Data Structures
Overview
Teaching: 40 min
Exercises: 15 minQuestions
How can I read data in R?
What are the basic data types in R?
How do I represent categorical information in R?
Objectives
To be aware of the different types of data.
To begin exploring data frames, and understand how they are related to vectors, factors and lists.
To be able to ask questions from R about the type, class, and structure of an object.
One of R’s most powerful features is its ability to deal with tabular data -
such as you may already have in a spreadsheet or a CSV file. Let’s start by
downloading and reading in a file nordic-data.csv
. We will
save this data as an object named nordic
:
nordic <- read.csv("data/nordic-data.txt")
The read.table
function is used for reading in tabular data stored in a text
file where the columns of data are separated by punctuation characters such as
CSV files (csv = comma-separated values). Tabs and commas are the most common
punctuation characters used to separate or delimit data points in csv files.
For convenience R provides 2 other versions of read.table
. These are: read.csv
for files where the data are separated with commas and read.delim
for files
where the data are separated with tabs. Of these three functions read.csv
is
the most commonly used. If needed it is possible to override the default
delimiting punctuation marks for both read.csv
and read.delim
.
We can begin exploring our dataset right away, pulling out columns by specifying
them using the $
operator:
nordic$country
[1] "Denmark" "Sweden" "Norway"
nordic$lifeExp
[1] 77.2 80.0 79.0
We can do other operations on the columns. For example, if we discovered that the life expectancy is two years higher:
nordic$lifeExp + 2
[1] 79.2 82.0 81.0
But what about:
nordic$lifeExp + nordic$country
Error in nordic$lifeExp + nordic$country: non-numeric argument to binary operator
Understanding what happened here is key to successfully analyzing data in R.
Data Types
If you guessed that the last command will return an error because 77.2
plus
"Denmark"
is nonsense, you’re right - and you already have some intuition for an
important concept in programming called data classes. We can ask what class of
data something is:
class(nordic$lifeExp)
[1] "numeric"
There are 6 main types: numeric
, integer
, complex
, logical
, character
, and factor
.
class(3.14)
[1] "numeric"
class(1L) # The L suffix forces the number to be an integer, since by default R uses float numbers
[1] "integer"
class(1+1i)
[1] "complex"
class(TRUE)
[1] "logical"
class('banana')
[1] "character"
class(factor('banana'))
[1] "factor"
No matter how complicated our analyses become, all data in R is interpreted a specific data class.

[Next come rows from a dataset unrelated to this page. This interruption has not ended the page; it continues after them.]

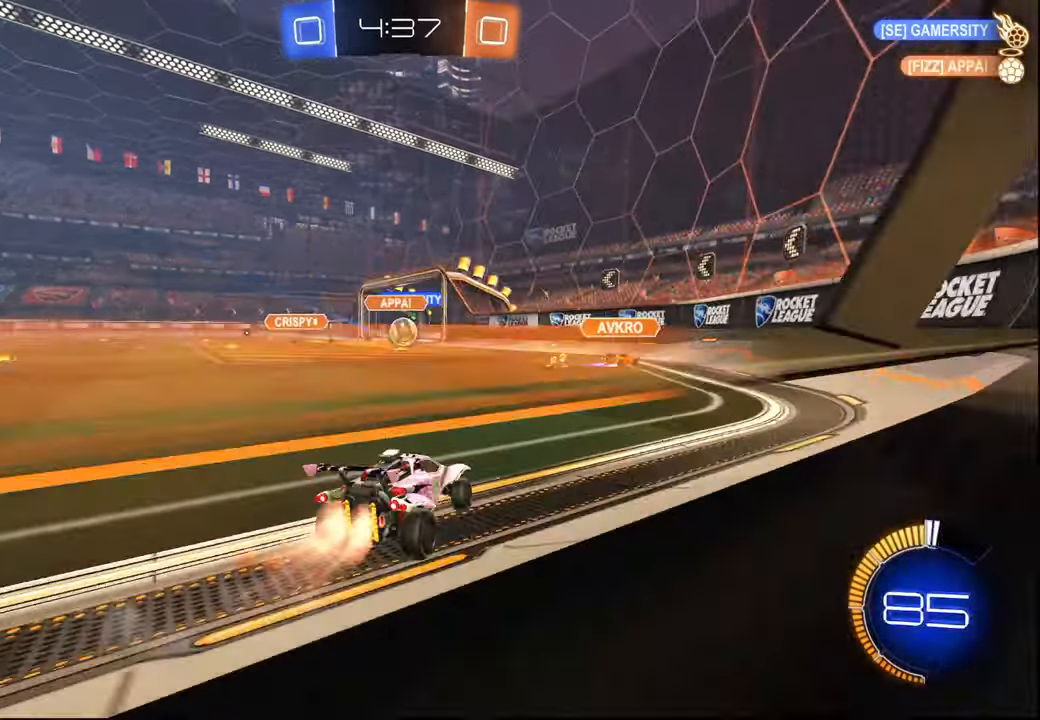
{"buttons": ["R2"], "left_stick": "center", "right_stick": "center", "events": [[50, "left_stick", "up-right"], [184, "left_stick", "center"], [367, "left_stick", "right"], [434, "R1", "up"], [450, "left_stick", "center"]]}
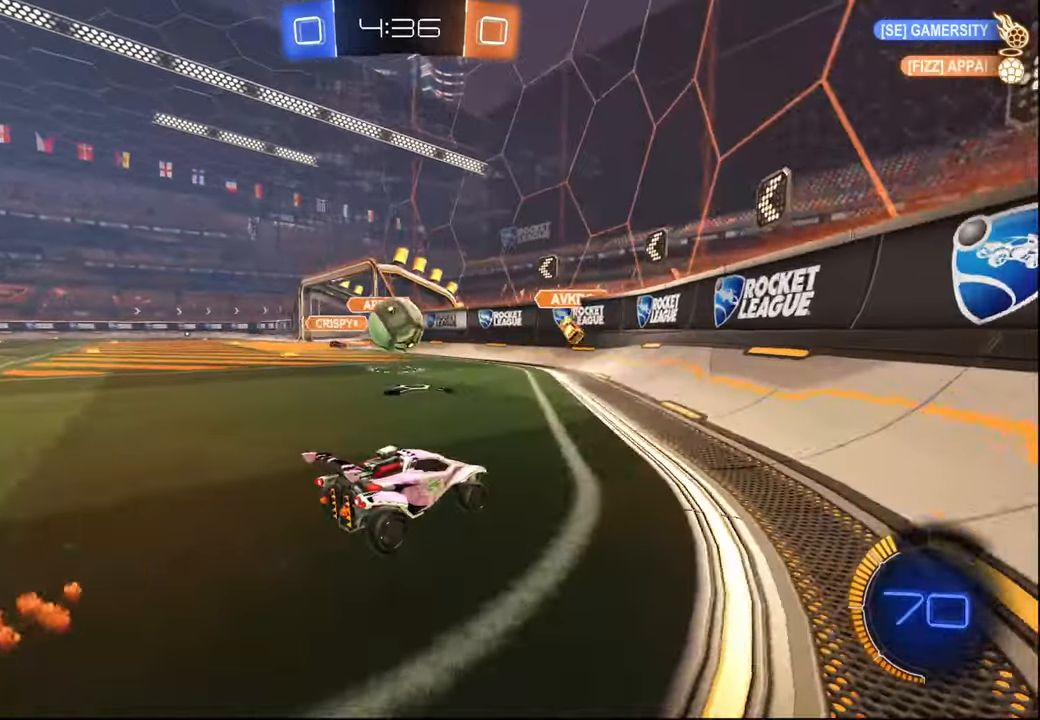
{"buttons": ["R2"], "left_stick": "left", "right_stick": "center", "events": [[50, "left_stick", "left"], [234, "L1", "down"], [317, "L1", "up"]]}
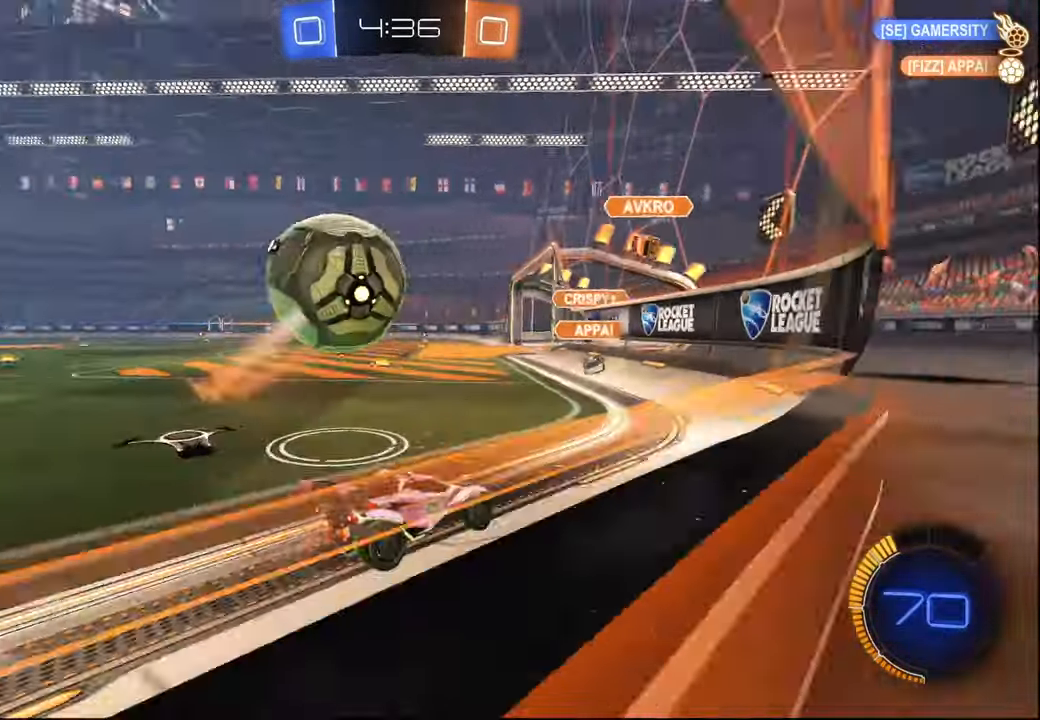
{"buttons": ["CROSS", "R2"], "left_stick": "down", "right_stick": "center", "events": [[117, "R2", "up"], [334, "CROSS", "down"], [350, "R2", "down"], [350, "left_stick", "down"]]}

This strictness has some really important consequences.
A user has added new details of age expectancy. This information is in the file
data/nordic-data-2.csv
.
Load the new nordic data as nordic_2
, and check what class of data we find in the
lifeExp
column:
nordic_2 <- read.csv("data/nordic-data-2.txt")
class(nordic_2$lifeExp)
[1] "character"
Oh no, our life expectancy lifeExp aren’t the numeric type anymore! If we try to do the same math we did on them before, we run into trouble:
nordic_2$lifeExp + 2
Error in nordic_2$lifeExp + 2: non-numeric argument to binary operator
What happened? When R reads a csv file into one of these tables, it insists that everything in a column be the same class; if it can’t understand everything in the column as numeric, then nothing in the column gets to be numeric. The table that R loaded our nordic data into is something called a dataframe, and it is our first example of something called a data structure - that is, a structure which R knows how to build out of the basic data types.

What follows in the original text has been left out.